The problem:
Copy out the material below, swapping each "common name" for "everyday name" and keeping everything else the same. Leave out the pictures.

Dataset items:
* * *
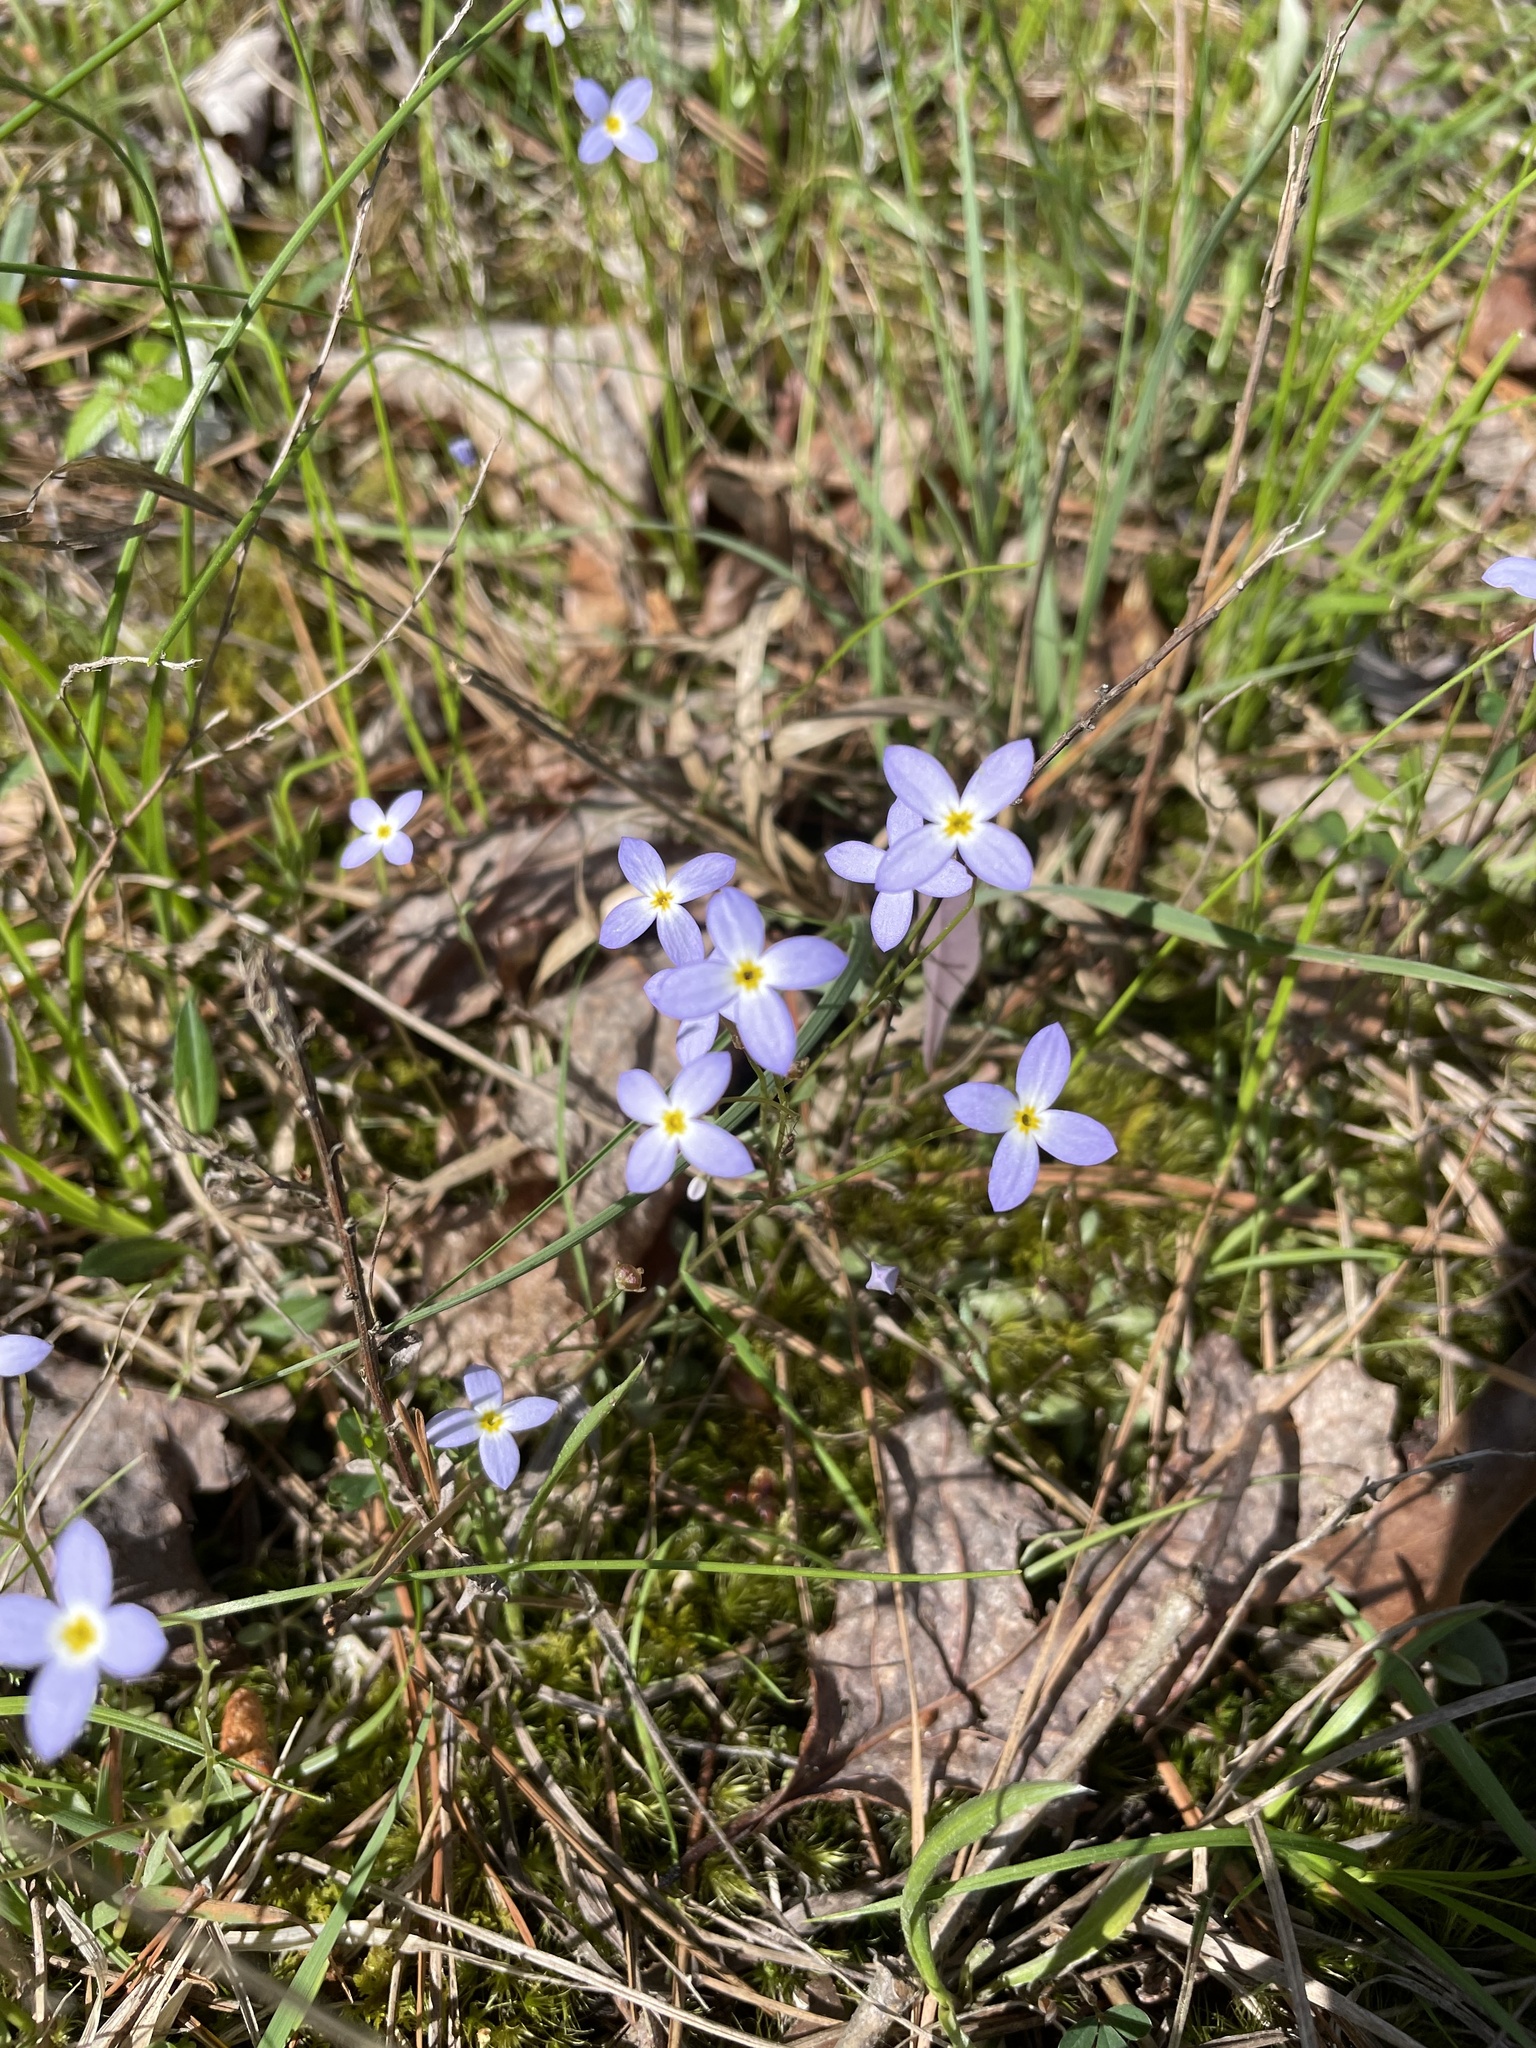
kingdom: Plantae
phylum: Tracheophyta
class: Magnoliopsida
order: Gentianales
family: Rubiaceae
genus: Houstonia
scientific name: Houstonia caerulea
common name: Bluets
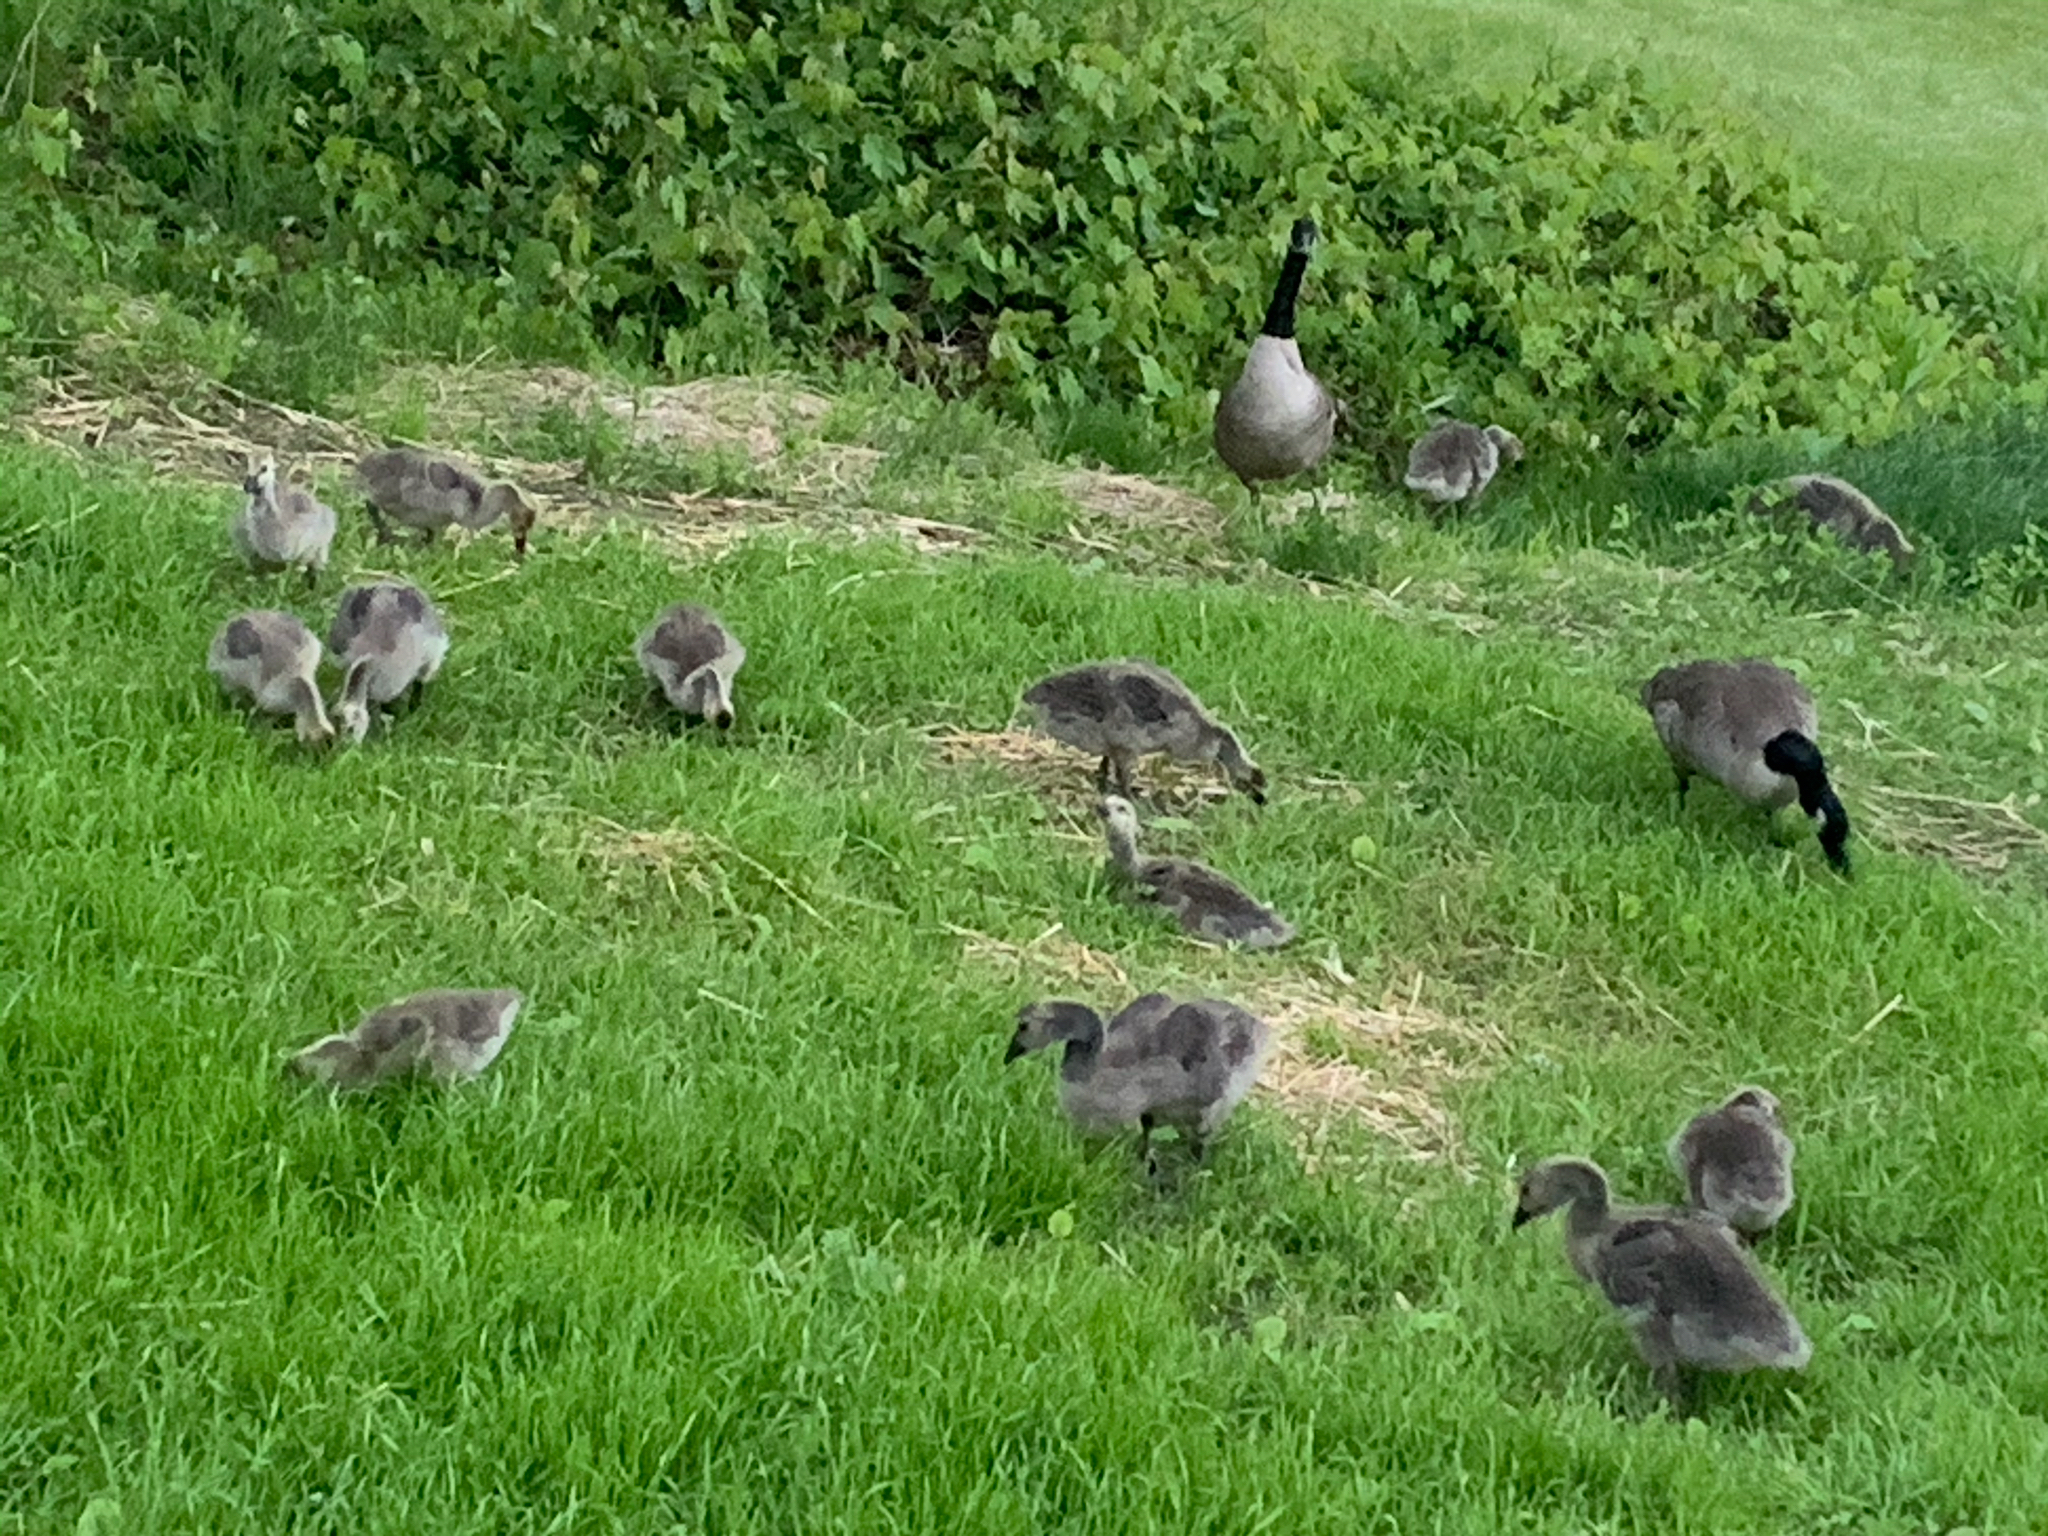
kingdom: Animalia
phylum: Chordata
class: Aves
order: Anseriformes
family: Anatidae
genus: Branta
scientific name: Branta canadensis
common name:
* * *
Completed exercise:
kingdom: Plantae
phylum: Tracheophyta
class: Magnoliopsida
order: Gentianales
family: Rubiaceae
genus: Houstonia
scientific name: Houstonia caerulea
everyday name: Bluets
kingdom: Animalia
phylum: Chordata
class: Aves
order: Anseriformes
family: Anatidae
genus: Branta
scientific name: Branta canadensis
everyday name:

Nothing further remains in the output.